I’ve long been convinced that Deryn Rees-Jones is one of the most original and skilled poets writing today. By chance I settled down with her latest collection, Burying the Wren, in the same week I picked up Fiona Moore‘s The Only Reason for Time (on the strength of John Field’s review on the excellent Poor Rude Lines). Both books are in part responses to the premature death of a partner, and although it would be grossly reductive to say that they are therefore “about” bereavement, it’s nonetheless interesting to look at them side by side.
Individual poems can convey loss with heart-breaking clarity, but a collection can also catch the way grief unfolds over time. Both poets do this with exceptional skill, interweaving poems that directly address loss with others that do so either obliquely or not at all. Life goes on, however painfully and however changed.
I loved both of these books in different ways. For me there is something mythic lurking just below the surface in Rees-Jones’s work. Here there are poems about truffles and slugs, but the slugs come together for “midnight séances” and the truffles embody a kind of underworld magic evoking Circe and the “subterranean gods” of sexuality.
In the brilliant and disturbing “Dogwoman” sequence, Rees-Jones lets these underground forces loose on the surface. Responding to Paula Rego’s sequence of dog woman paintings, the poems express the transformational power of loss. Boundaries, syntax and narrative all break down. As the opening line has it, “No one can love this horror, no one can want it.” Language warps to an incantation, a piling-up of unnerving fragments (“Dog sitting, dog listening, dog running with big joy…Dog blur / hellhound”) punctuated by moments of almost unbearable poignancy (“Once, attendant in my blue dress, I hadn’t the words to call you back”).
Another sequence is presented as the work of Elisabeth So, a fictitious poet-persona who functions like Geoffrey Hill’s Sebastian Arrurruz or Patrick McGuinness’s Liviu Campanu. When this kind of creative pretending (prosopopoeia) succeeds, it can free a poet to write in new and surprising ways. Here it succeeds exceptionally well. Like the apocryphal woman who said that Hamlet was “full of quotations”, I found myself thinking this sequence was constructed almost entirely from memorable lines (“My mouth is yours – if only you’d answer, / to prove the darkness and the silence wrong”).
The poems that most explicitly deal with bereavement have a powerful simplicity to them (“your lips were cold, your eyelid stitched”) and the book ends with an uncompromising clarity: “where a wren sings, flirty in the alder, / in the long hot days of May, // when you are three years gone.”
Fiona Moore makes this passing of time her explicit subject. The book begins “Three days, and already I could write / a dissertation on the fastenings of gates”, which prompts the question: three days since what?
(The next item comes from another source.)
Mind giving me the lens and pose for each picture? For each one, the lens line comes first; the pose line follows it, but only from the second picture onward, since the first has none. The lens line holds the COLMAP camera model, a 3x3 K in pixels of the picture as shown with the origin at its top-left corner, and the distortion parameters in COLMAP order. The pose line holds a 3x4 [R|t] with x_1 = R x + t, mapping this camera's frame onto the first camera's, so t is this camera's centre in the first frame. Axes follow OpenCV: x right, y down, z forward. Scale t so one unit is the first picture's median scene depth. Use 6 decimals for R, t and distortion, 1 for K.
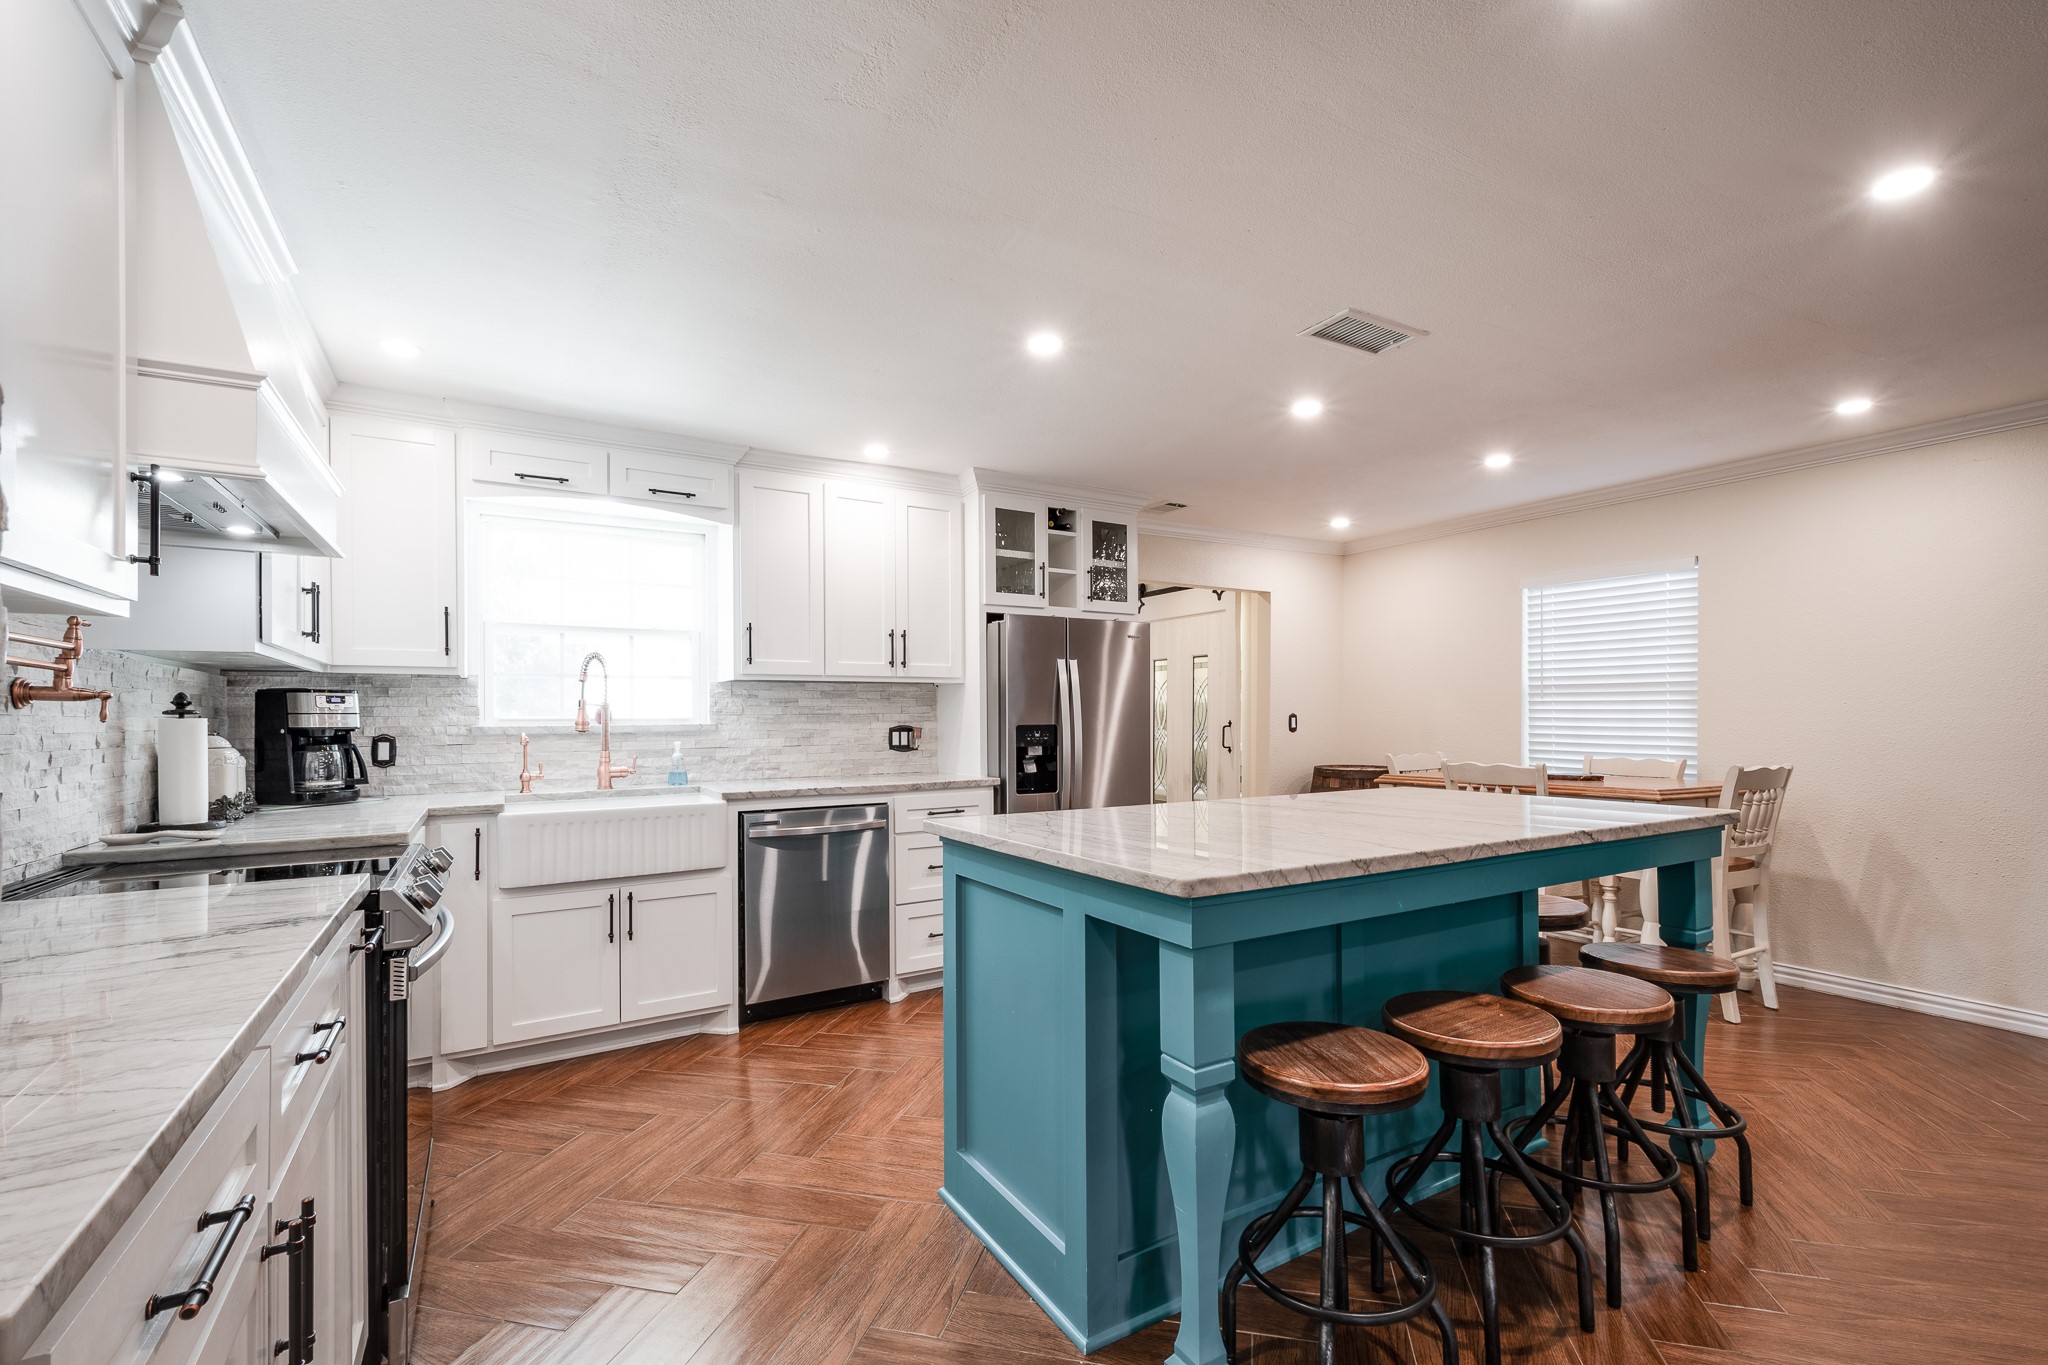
lens RADIAL K [[913.5, 0, 1025.9], [0, 913.5, 701.1], [0, 0, 1]] dist [0.013351, -0.000059]
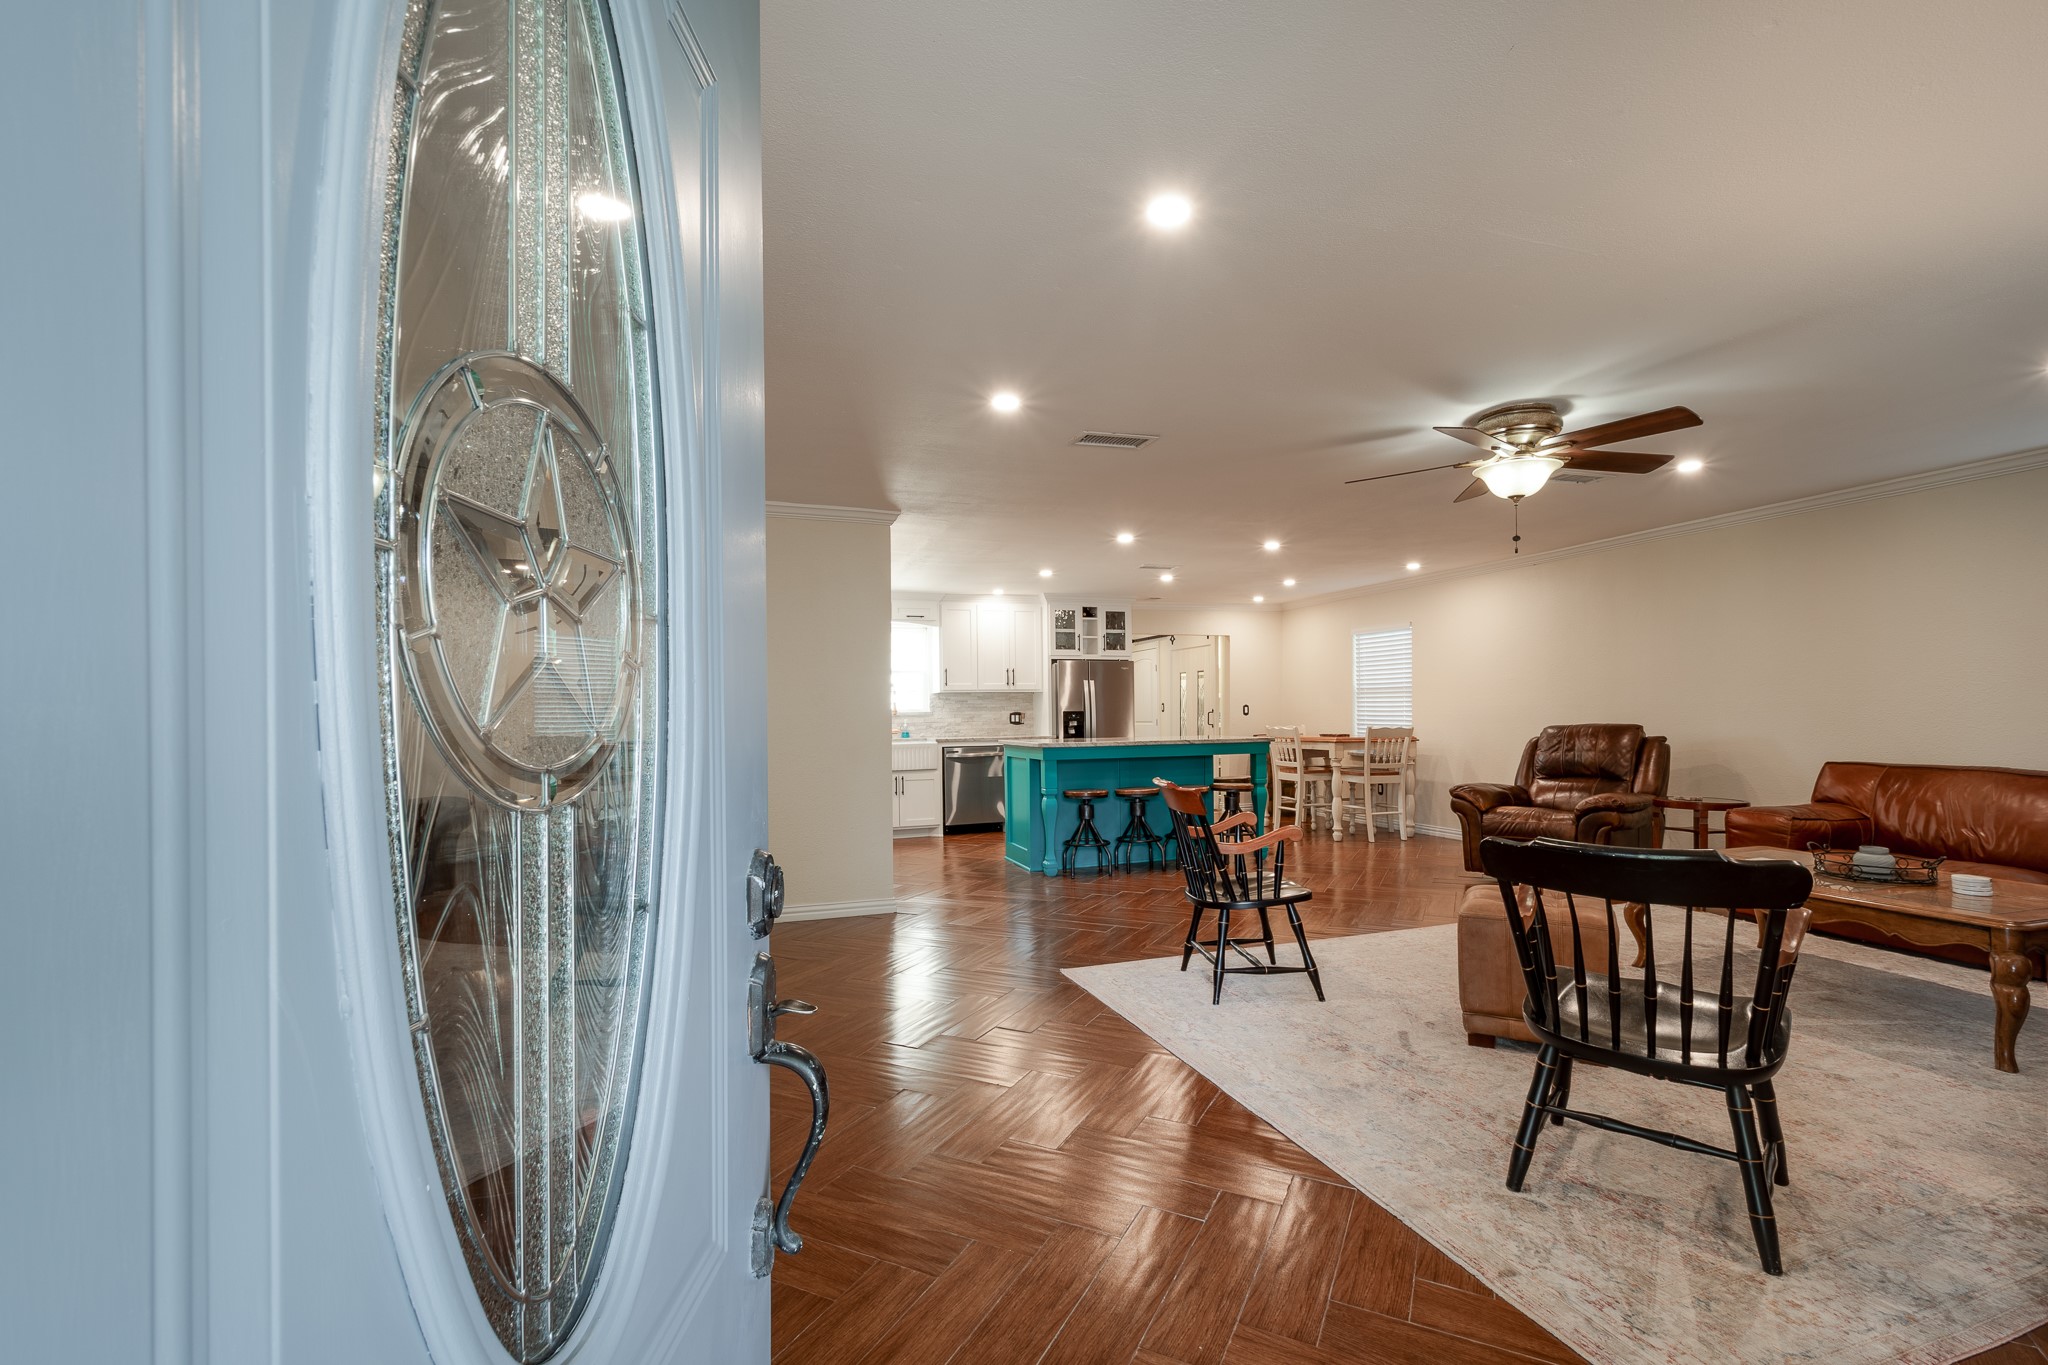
lens RADIAL K [[913.5, 0, 1026.1], [0, 913.5, 687.3], [0, 0, 1]] dist [0.013351, -0.000059]
pose [[0.978265, -0.012417, -0.206988, 0.343657], [0.010730, 0.999899, -0.009271, -0.011626], [0.207082, 0.006849, 0.978300, -1.119259]]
We’re in medias res but the details are left unclear. A lot of the power of these poems comes from the way they avoid saying things directly: they point themselves just to the side of or just behind something momentous, in the wake not the wave. “The Shirt” memorably avoids spelling things out with the painfully ambiguous “and from then on, / nothing happened that we would forget.”
The title poem riffs on a quotation from Einstein: “The only reason for time is so that everything doesn’t happen at once”. In a beautifully-judged piece of dramatic logic, the poem begins by asserting “I will recover you from time that is not / linear, as it seemed” but fails before the inevitability of “time, our sealant”. In between comes the image of “the Aran jersey of our first kiss, folded / to two dimensions, collapsing time / from its fourth”.
One of the many paradoxes in the book is that time’s flow and passing can only be expressed in stillness, in a stop-frame succession of moments and memories. Three poems addressed “To the Moon” at different points in the year create a sense of time hurtling glacially past. “The Distal Point” could stand as a metaphor for the entire book, at the same time a modern take on Heraclitus (“no-one has stood here before…No-one will stand here again”) and an image of two people alone on shifting ground in a restless sea.
Reading Rees-Jones I’m unable to shrug off the lurking threat of Monsters From The Id. We join her in contemplating a trilobite or Chinese lanterns, but part of us is always alert for the shock of a Morlock’s claw grabbing us by the ankle. In Moore’s work we can look at a shirt or a photograph without fear of subterranean abduction: the pain is in the things themselves. Ultimately both poets succeed in expressing the difficult reciprocity of love and loss.
In the archetypal myth of poetic bereavement, Orpheus journeys to the underworld to bring back his wife Eurydice but loses her when he breaks his bargain with Death by looking back. Moore and Rees-Jones both move us on from this: they teach us that looking back is sometimes the only honest way out into the light.
To love someone is to live with the certainty of loss, something we prefer not to think about. Both these wonderful books show us how to look at it without flinching and to see it for what it is. Terrible, painful, but also strangely life-affirming.